Section 2 concerns the conceptual structure of the transitive verb construction with resultative predicates(hereafter RP). To start with, it is pointed out that, alongside with common properties, there are several differences observed with respect to diathesis alternations (e.g. middle-formation, the formation of adjectival perfect-participles) between the RP constructions corresponding to the above-mentioned two types of transitive verb. Next, to account for these differences, it is proposed and argued that the conceptual structure of the RP construction with a 'change-of-state' verb, such as (3a), should be (3b) and that that of the RP construction with a 'surface-contact-by-impact' verb, such as (4a), should be (4b):
(3) a. John broke the vase to pieces.
b. [Event CAUSE ([Thing JOHN_α], [Event CAUSE ([Thing α], [Event GO ([Thing VASE_β], [Path [Path TO ([Property BROKEN])] [Path TO ([Property PIECES])]])])])]
(4) a. John hammered the metal flat.
b. [Event CAUSE ([Thing JOHN_α], [Event CAUSE ([Thing HAMMER_β], [Event [Event GO ([Thing β], [Place ON ([Thing METAL_γ])])] [Event GO (Thing γ], [Path TO ([property FLAT])])]])])]
That is, in (3b) the RP is represented as an additional Path-function structure while in (4b) the IT is represented as an additional GO-function structure.

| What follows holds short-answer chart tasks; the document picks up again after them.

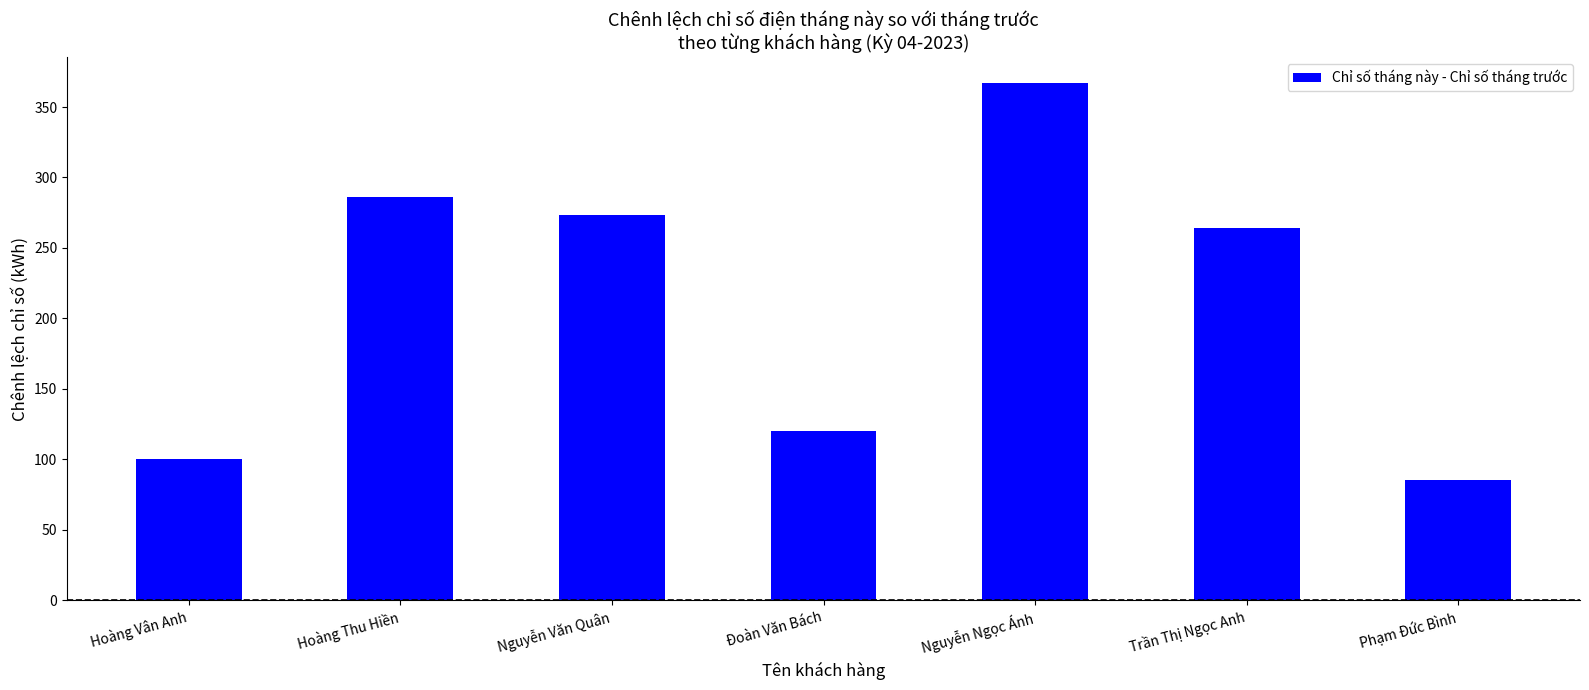

Reading left to right, transcribe all the data shown in this chart.

Hoàng Vân Anh=100	Hoàng Thu Hiền=286	Nguyễn Văn Quân=273	Đoàn Văn Bách=120	Nguyễn Ngọc Ánh=367	Trần Thị Ngọc Anh=264	Phạm Đức Bình=85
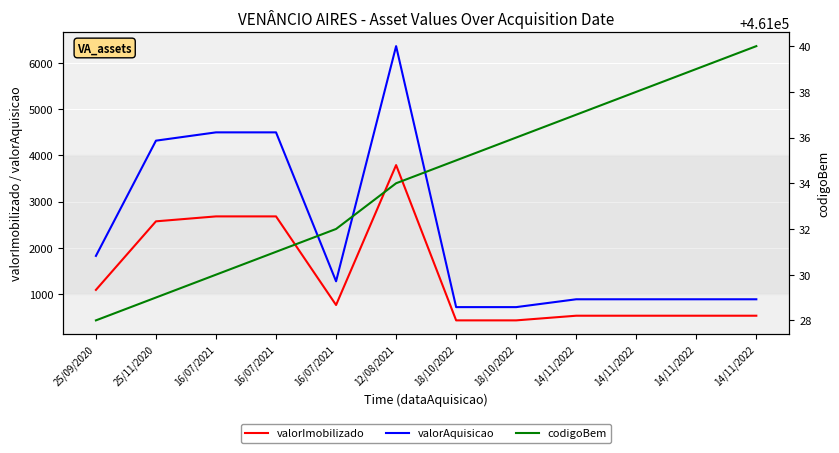

At which label is codigoBem closest to 461034?

12/08/2021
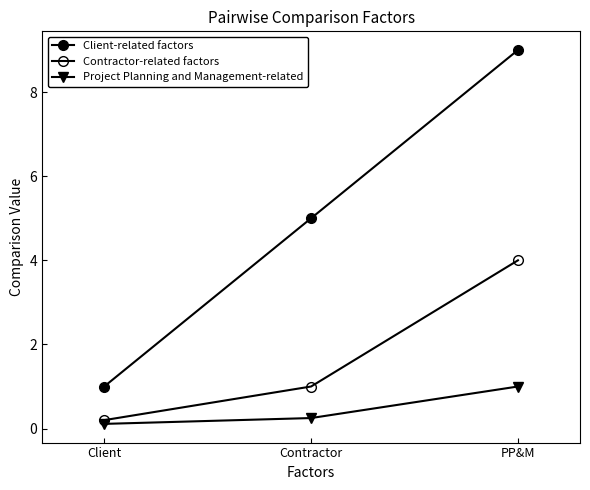

Which category has the lowest value across all series?

Client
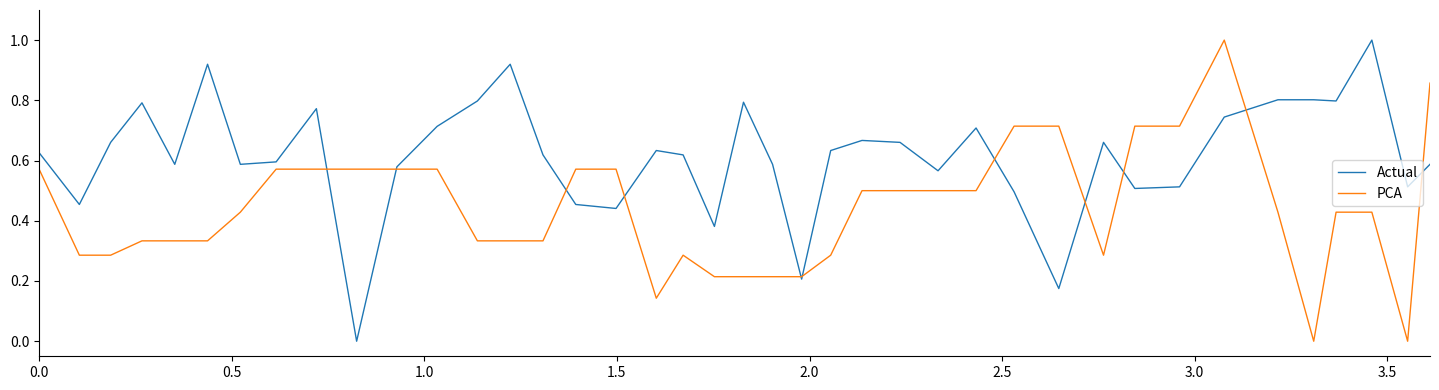

Which series has the largest total across all categories?

Actual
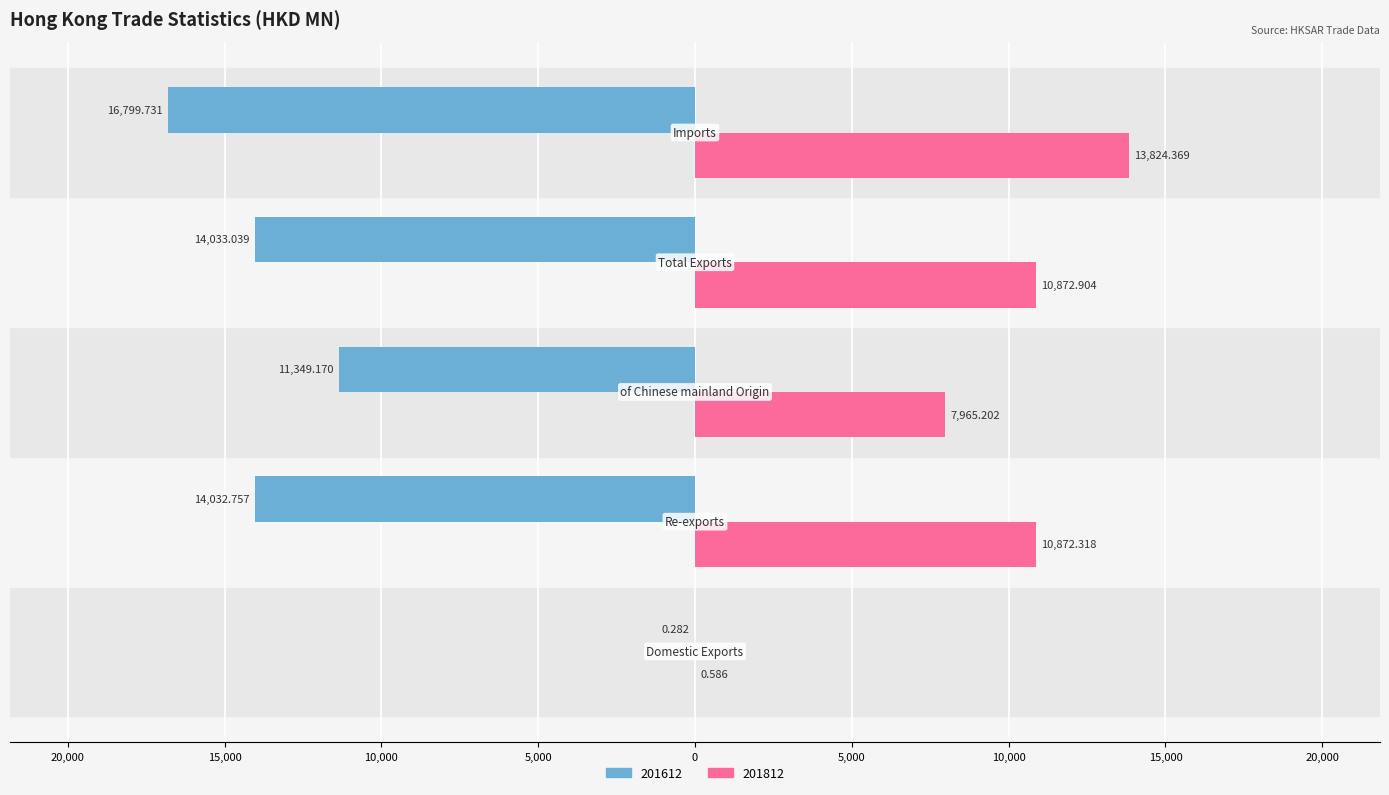

Reading left to right, transcribe all the data shown in this chart.

201612: Domestic Exports=-0.3	Re-exports=-14032.8	of Chinese mainland Origin=-11349.2	Total Exports=-14033.0	Imports=-16799.7
201812: Domestic Exports=0.6	Re-exports=10872.3	of Chinese mainland Origin=7965.2	Total Exports=10872.9	Imports=13824.4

Section 3 is devoted to a discussion as to what rules link the b. structures of (1)—(4) to their argument structures and their syntactic structures. This section also discusses what VP structures on the syntactic level (3b) and (4b) could be mapped to. It follows from the discussion that the former structures should correspond to what Carrier and Randall (1992) call a 'ternal branching structure' and the Iatter structures to a VP containing an object NP with a SC complement.